Data extracts section start

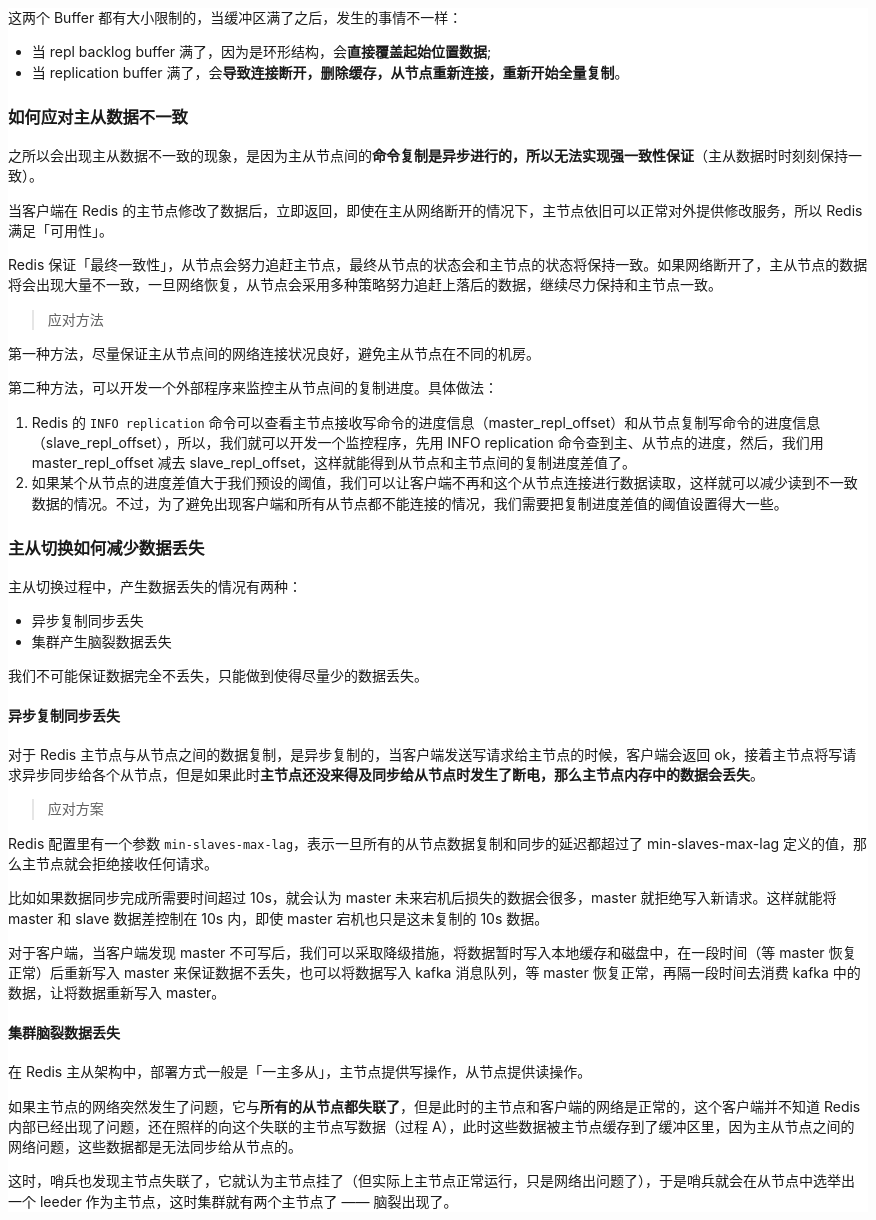 这两个 Buffer 都有大小限制的，当缓冲区满了之后，发生的事情不一样：

  - 当 repl backlog buffer 满了，因为是环形结构，会**直接覆盖起始位置数据**;
  - 当 replication buffer 满了，会**导致连接断开，删除缓存，从节点重新连接，重新开始全量复制**。

### 如何应对主从数据不一致

之所以会出现主从数据不一致的现象，是因为主从节点间的**命令复制是异步进行的，所以无法实现强一致性保证**（主从数据时时刻刻保持一致）。

当客户端在 Redis 的主节点修改了数据后，立即返回，即使在主从网络断开的情况下，主节点依旧可以正常对外提供修改服务，所以 Redis 满足「可用性」。

Redis 保证「最终一致性」，从节点会努力追赶主节点，最终从节点的状态会和主节点的状态将保持一致。如果网络断开了，主从节点的数据将会出现大量不一致，一旦网络恢复，从节点会采用多种策略努力追赶上落后的数据，继续尽力保持和主节点一致。

> 应对方法

第一种方法，尽量保证主从节点间的网络连接状况良好，避免主从节点在不同的机房。

第二种方法，可以开发一个外部程序来监控主从节点间的复制进度。具体做法：

1. Redis 的 `INFO replication` 命令可以查看主节点接收写命令的进度信息（master_repl_offset）和从节点复制写命令的进度信息（slave_repl_offset），所以，我们就可以开发一个监控程序，先用 INFO replication 命令查到主、从节点的进度，然后，我们用 master_repl_offset 减去 slave_repl_offset，这样就能得到从节点和主节点间的复制进度差值了。
1. 如果某个从节点的进度差值大于我们预设的阈值，我们可以让客户端不再和这个从节点连接进行数据读取，这样就可以减少读到不一致数据的情况。不过，为了避免出现客户端和所有从节点都不能连接的情况，我们需要把复制进度差值的阈值设置得大一些。

### 主从切换如何减少数据丢失

主从切换过程中，产生数据丢失的情况有两种：

- 异步复制同步丢失
- 集群产生脑裂数据丢失

我们不可能保证数据完全不丢失，只能做到使得尽量少的数据丢失。

#### 异步复制同步丢失

对于 Redis 主节点与从节点之间的数据复制，是异步复制的，当客户端发送写请求给主节点的时候，客户端会返回 ok，接着主节点将写请求异步同步给各个从节点，但是如果此时**主节点还没来得及同步给从节点时发生了断电，那么主节点内存中的数据会丢失**。

> 应对方案

Redis 配置里有一个参数 `min-slaves-max-lag`，表示一旦所有的从节点数据复制和同步的延迟都超过了 min-slaves-max-lag 定义的值，那么主节点就会拒绝接收任何请求。

比如如果数据同步完成所需要时间超过 10s，就会认为 master 未来宕机后损失的数据会很多，master 就拒绝写入新请求。这样就能将 master 和 slave 数据差控制在 10s 内，即使 master 宕机也只是这未复制的 10s 数据。

对于客户端，当客户端发现 master 不可写后，我们可以采取降级措施，将数据暂时写入本地缓存和磁盘中，在一段时间（等 master 恢复正常）后重新写入 master 来保证数据不丢失，也可以将数据写入 kafka 消息队列，等 master 恢复正常，再隔一段时间去消费 kafka 中的数据，让将数据重新写入 master。

#### 集群脑裂数据丢失

在 Redis 主从架构中，部署方式一般是「一主多从」，主节点提供写操作，从节点提供读操作。

如果主节点的网络突然发生了问题，它与**所有的从节点都失联了**，但是此时的主节点和客户端的网络是正常的，这个客户端并不知道 Redis 内部已经出现了问题，还在照样的向这个失联的主节点写数据（过程 A），此时这些数据被主节点缓存到了缓冲区里，因为主从节点之间的网络问题，这些数据都是无法同步给从节点的。

这时，哨兵也发现主节点失联了，它就认为主节点挂了（但实际上主节点正常运行，只是网络出问题了），于是哨兵就会在从节点中选举出一个 leeder 作为主节点，这时集群就有两个主节点了 —— 脑裂出现了。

Data extracts section end

Job item >> From the entries, report every line in which the string "Redis" occurs.

The answer >>
当客户端在 Redis 的主节点修改了数据后，立即返回，即使在主从网络断开的情况下，主节点依旧可以正常对外提供修改服务，所以 Redis 满足「可用性」。
Redis 保证「最终一致性」，从节点会努力追赶主节点，最终从节点的状态会和主节点的状态将保持一致。如果网络断开了，主从节点的数据将会出现大量不一致，一旦网络恢复，从节点会采用多种策略努力追赶上落后的数据，继续尽力保持和主节点一致。
1. Redis 的 `INFO replication` 命令可以查看主节点接收写命令的进度信息（master_repl_offset）和从节点复制写命令的进度信息（slave_repl_offset），所以，我们就可以开发一个监控程序，先用 INFO replication 命令查到主、从节点的进度，然后，我们用 master_repl_offset 减去 slave_repl_offset，这样就能得到从节点和主节点间的复制进度差值了。
对于 Redis 主节点与从节点之间的数据复制，是异步复制的，当客户端发送写请求给主节点的时候，客户端会返回 ok，接着主节点将写请求异步同步给各个从节点，但是如果此时**主节点还没来得及同步给从节点时发生了断电，那么主节点内存中的数据会丢失**。
Redis 配置里有一个参数 `min-slaves-max-lag`，表示一旦所有的从节点数据复制和同步的延迟都超过了 min-slaves-max-lag 定义的值，那么主节点就会拒绝接收任何请求。
在 Redis 主从架构中，部署方式一般是「一主多从」，主节点提供写操作，从节点提供读操作。
如果主节点的网络突然发生了问题，它与**所有的从节点都失联了**，但是此时的主节点和客户端的网络是正常的，这个客户端并不知道 Redis 内部已经出现了问题，还在照样的向这个失联的主节点写数据（过程 A），此时这些数据被主节点缓存到了缓冲区里，因为主从节点之间的网络问题，这些数据都是无法同步给从节点的。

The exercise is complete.